### DOCUMENT SECTION:
Institutional and savvy investors improve their returns by writing covered call options against the stock in their portfolios. Covered calls are “call” options which are written against stock you own, in contracts of 100, meaning, one contract can be written against every 100 shares of stock. The reasons people write contracts against their stock are twofold. First, it increases the return of holding a stock for the long term. Second, it reduces risk by bringing in more return regardless of whether the stock price remains flat.

Stock contracts are not permanent, they expire at a specific time. For example, if an option contract is written for January, it will expire on the third Friday in January. That means that people buy options hoping they will dramatically increase in value, but if they don’t and the expiration date passes, they lose whatever money they put into the contract.

Not so for the owner of the stock. If you own enough stock to write calls against, the premium paid for the contract is yours regardless of what happens to the option. Let’s say, for example, that you sell options for $.25 each against 1,000 shares, which means that someone will pay you $250 for the right to buy your stock from you at a specific price, known as the “strike price”.

The buyers of such an option are hoping that your stock will rise in value enough before the expiration date so they can sell their option contract to someone else for a significant increase, but also, if the stock does go up in value, you will have to sell it to them at the agreed price. That is one of the risks of writing calls, in that it can limit your upside potential, but the returns over the months can greatly enhance your overall portfolio.

### TASK REQUIREMENTS:
[a] Decide whether each statement agrees with the covered-call passage. For each, answer yes or no and quote the words of the passage that settle it: (i) A single contract can be written against every 100 shares of stock. (ii) An option contract written for January expires on the last Friday in January. (iii) The owner of the stock keeps the premium only if the option is exercised.
[b] Transcribe the covered-call passage from "Not so for the" up to and including "your overall portfolio.".
Rely only on the covered-call passage and nothing outside it.

### MATERIAL SUPPLIED:
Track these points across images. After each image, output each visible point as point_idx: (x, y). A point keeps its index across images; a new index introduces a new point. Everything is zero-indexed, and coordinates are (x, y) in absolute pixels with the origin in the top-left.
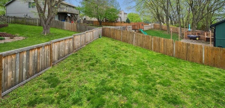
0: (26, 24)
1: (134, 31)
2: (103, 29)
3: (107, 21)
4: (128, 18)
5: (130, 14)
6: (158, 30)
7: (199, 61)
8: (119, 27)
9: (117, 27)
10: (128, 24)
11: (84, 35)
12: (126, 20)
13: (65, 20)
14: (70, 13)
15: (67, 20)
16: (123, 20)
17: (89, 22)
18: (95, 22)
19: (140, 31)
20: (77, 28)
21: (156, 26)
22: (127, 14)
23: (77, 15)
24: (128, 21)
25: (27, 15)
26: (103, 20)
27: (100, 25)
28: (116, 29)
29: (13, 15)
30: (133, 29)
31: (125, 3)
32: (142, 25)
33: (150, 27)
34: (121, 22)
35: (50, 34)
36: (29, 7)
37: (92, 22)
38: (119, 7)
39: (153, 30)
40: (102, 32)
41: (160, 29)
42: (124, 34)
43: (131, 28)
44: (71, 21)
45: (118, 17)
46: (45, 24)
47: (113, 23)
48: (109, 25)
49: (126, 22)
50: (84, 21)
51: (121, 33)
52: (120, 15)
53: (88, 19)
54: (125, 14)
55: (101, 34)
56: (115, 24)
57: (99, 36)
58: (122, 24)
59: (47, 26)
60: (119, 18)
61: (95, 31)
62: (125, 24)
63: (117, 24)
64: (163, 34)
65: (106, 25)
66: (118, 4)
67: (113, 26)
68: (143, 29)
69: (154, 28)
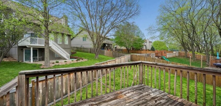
0: (83, 52)
1: (157, 58)
2: (131, 56)
3: (134, 49)
4: (153, 46)
5: (155, 42)
6: (182, 58)
7: (211, 83)
8: (144, 54)
9: (142, 55)
10: (152, 52)
11: (120, 59)
12: (151, 48)
13: (104, 49)
14: (107, 44)
15: (105, 49)
16: (148, 48)
17: (120, 50)
18: (124, 50)
19: (163, 58)
20: (113, 55)
21: (181, 54)
22: (152, 42)
23: (112, 45)
24: (153, 49)
25: (82, 46)
26: (130, 49)
27: (128, 52)
28: (141, 56)
29: (75, 46)
30: (156, 56)
31: (150, 34)
32: (165, 52)
33: (175, 55)
34: (146, 50)
35: (99, 58)
36: (83, 41)
37: (122, 50)
38: (144, 37)
39: (177, 57)
40: (130, 58)
41: (185, 57)
42: (147, 59)
43: (155, 55)
44: (107, 49)
45: (143, 46)
46: (97, 52)
47: (139, 51)
48: (135, 53)
49: (151, 50)
50: (115, 49)
51: (145, 58)
52: (145, 44)
53: (119, 47)
54: (150, 43)
55: (130, 59)
56: (141, 52)
57: (129, 60)
58: (147, 52)
59: (97, 53)
60: (145, 46)
61: (126, 57)
62: (150, 52)
63: (142, 52)
64: (187, 61)
65: (133, 53)
66: (143, 35)
67: (139, 53)
68: (165, 56)
69: (179, 56)
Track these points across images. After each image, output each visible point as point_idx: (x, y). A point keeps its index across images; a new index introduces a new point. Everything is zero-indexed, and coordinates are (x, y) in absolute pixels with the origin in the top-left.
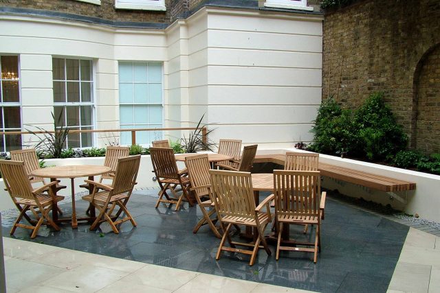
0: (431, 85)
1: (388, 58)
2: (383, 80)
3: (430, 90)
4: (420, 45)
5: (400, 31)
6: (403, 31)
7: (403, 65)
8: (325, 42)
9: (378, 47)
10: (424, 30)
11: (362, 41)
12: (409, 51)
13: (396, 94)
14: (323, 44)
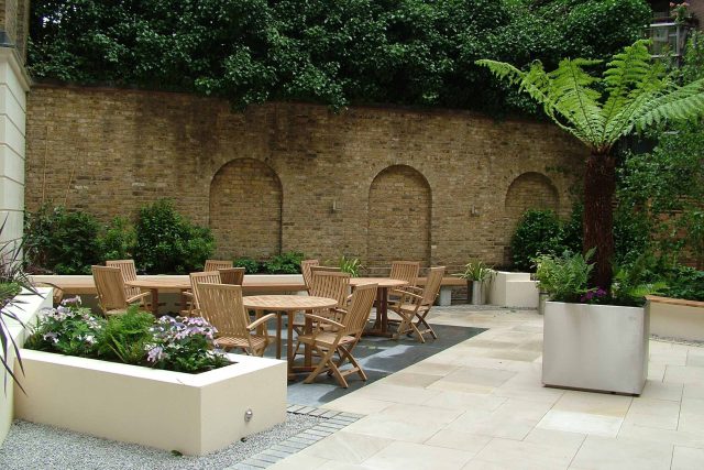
0: (225, 195)
1: (170, 162)
2: (160, 184)
3: (226, 200)
4: (219, 155)
5: (188, 136)
6: (193, 137)
7: (194, 172)
8: (31, 122)
9: (151, 148)
10: (222, 142)
11: (120, 135)
12: (202, 159)
13: (184, 202)
14: (27, 125)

### RESPONSES BY ITEM NUMBER:
[a]
(i) Yes: "one contract can be written against every 100 shares of stock"
(ii) No: "it will expire on the third Friday in January"
(iii) No: "the premium paid for the contract is yours regardless of what happens to the option"

[b]
Not so for the owner of the stock. If you own enough stock to write calls against, the premium paid for the contract is yours regardless of what happens to the option. Let’s say, for example, that you sell options for $.25 each against 1,000 shares, which means that someone will pay you $250 for the right to buy your stock from you at a specific price, known as the “strike price”.

The buyers of such an option are hoping that your stock will rise in value enough before the expiration date so they can sell their option contract to someone else for a significant increase, but also, if the stock does go up in value, you will have to sell it to them at the agreed price. That is one of the risks of writing calls, in that it can limit your upside potential, but the returns over the months can greatly enhance your overall portfolio.